*How to complete this task*. Repeat every record exactly as given.

(Saved entries)
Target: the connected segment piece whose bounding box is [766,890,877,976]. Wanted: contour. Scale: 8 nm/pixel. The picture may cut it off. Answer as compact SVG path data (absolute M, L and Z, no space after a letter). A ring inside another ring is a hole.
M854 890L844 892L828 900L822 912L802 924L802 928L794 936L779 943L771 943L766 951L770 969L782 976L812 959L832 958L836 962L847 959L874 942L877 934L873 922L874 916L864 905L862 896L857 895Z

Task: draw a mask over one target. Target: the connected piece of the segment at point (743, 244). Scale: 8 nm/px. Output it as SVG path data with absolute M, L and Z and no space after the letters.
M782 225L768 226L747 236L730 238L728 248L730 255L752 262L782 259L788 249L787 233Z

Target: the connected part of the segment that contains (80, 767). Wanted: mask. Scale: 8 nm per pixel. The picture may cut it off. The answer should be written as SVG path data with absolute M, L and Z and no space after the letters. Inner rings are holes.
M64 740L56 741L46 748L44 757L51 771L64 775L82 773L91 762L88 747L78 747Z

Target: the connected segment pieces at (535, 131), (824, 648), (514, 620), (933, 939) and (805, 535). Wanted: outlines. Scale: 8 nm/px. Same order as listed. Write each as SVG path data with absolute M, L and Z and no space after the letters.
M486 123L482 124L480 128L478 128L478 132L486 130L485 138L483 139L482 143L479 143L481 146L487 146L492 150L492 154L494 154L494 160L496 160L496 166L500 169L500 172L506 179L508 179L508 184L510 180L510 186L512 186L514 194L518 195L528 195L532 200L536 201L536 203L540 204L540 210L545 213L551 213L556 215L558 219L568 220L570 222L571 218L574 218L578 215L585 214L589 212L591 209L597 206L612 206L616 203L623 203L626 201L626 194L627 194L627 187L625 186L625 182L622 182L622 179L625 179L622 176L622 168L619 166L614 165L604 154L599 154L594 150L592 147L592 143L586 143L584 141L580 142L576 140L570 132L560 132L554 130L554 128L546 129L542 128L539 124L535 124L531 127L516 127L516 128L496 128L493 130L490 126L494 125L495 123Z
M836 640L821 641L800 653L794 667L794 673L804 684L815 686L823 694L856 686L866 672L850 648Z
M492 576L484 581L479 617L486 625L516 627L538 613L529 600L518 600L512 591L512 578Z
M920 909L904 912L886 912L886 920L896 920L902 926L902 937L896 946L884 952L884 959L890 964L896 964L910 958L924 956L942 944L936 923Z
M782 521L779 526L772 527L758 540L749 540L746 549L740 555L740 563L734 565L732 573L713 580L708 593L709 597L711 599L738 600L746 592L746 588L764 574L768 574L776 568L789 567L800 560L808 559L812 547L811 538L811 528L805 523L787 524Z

*Your response*.
Target: the connected segment piece whose bounding box is [766,890,877,976]. Wanted: contour. Scale: 8 nm/pixel. The picture may cut it off. Answer as compact SVG path data (absolute M, L and Z, no space after a letter). A ring inside another ring is a hole.
M854 890L844 892L828 900L822 912L802 924L802 928L794 936L779 943L771 943L766 951L770 969L782 976L812 959L832 958L836 962L847 959L874 942L877 934L873 922L874 916L864 905L862 896L857 895Z

Task: draw a mask over one target. Target: the connected piece of the segment at point (743, 244). Scale: 8 nm/px. Output it as SVG path data with absolute M, L and Z and no space after the letters.
M782 225L768 226L747 236L730 238L728 248L730 255L752 262L782 259L788 249L787 233Z

Target: the connected part of the segment that contains (80, 767). Wanted: mask. Scale: 8 nm per pixel. The picture may cut it off. The answer should be written as SVG path data with absolute M, L and Z and no space after the letters. Inner rings are holes.
M64 740L56 741L46 748L44 757L51 771L64 775L82 773L91 762L88 747L78 747Z

Target: the connected segment pieces at (535, 131), (824, 648), (514, 620), (933, 939) and (805, 535). Wanted: outlines. Scale: 8 nm/px. Same order as listed. Write each as SVG path data with absolute M, L and Z and no space after the letters.
M486 123L482 124L480 128L478 128L478 132L486 130L485 138L483 139L482 143L479 143L481 146L487 146L492 150L492 154L494 154L494 160L496 160L496 166L500 169L500 172L506 179L508 179L508 184L510 180L510 186L512 186L514 194L518 195L528 195L532 200L536 201L536 203L540 204L540 210L545 213L551 213L556 215L558 219L568 220L570 222L571 218L574 218L578 215L585 214L589 212L591 209L597 206L612 206L616 203L623 203L626 201L626 194L627 194L627 187L625 186L625 182L622 182L622 179L625 179L622 176L622 168L619 166L614 165L604 154L599 154L594 150L592 147L592 143L586 143L584 141L580 142L576 140L570 132L560 132L554 130L554 128L546 129L542 128L539 124L535 124L531 127L516 127L516 128L496 128L493 130L490 126L494 125L495 123Z
M836 640L821 641L800 653L794 667L794 673L804 684L815 686L823 694L856 686L866 672L850 648Z
M492 576L484 581L479 617L486 625L516 627L538 613L529 600L518 600L512 591L512 578Z
M920 909L904 912L886 912L886 920L896 920L902 926L902 937L896 946L884 952L884 959L890 964L896 964L910 958L924 956L942 944L936 923Z
M782 521L779 526L772 527L758 540L749 540L746 549L740 555L740 563L734 565L732 573L713 580L708 593L709 597L711 599L738 600L746 592L746 588L764 574L768 574L776 568L789 567L800 560L808 559L812 547L811 538L811 528L805 523L787 524Z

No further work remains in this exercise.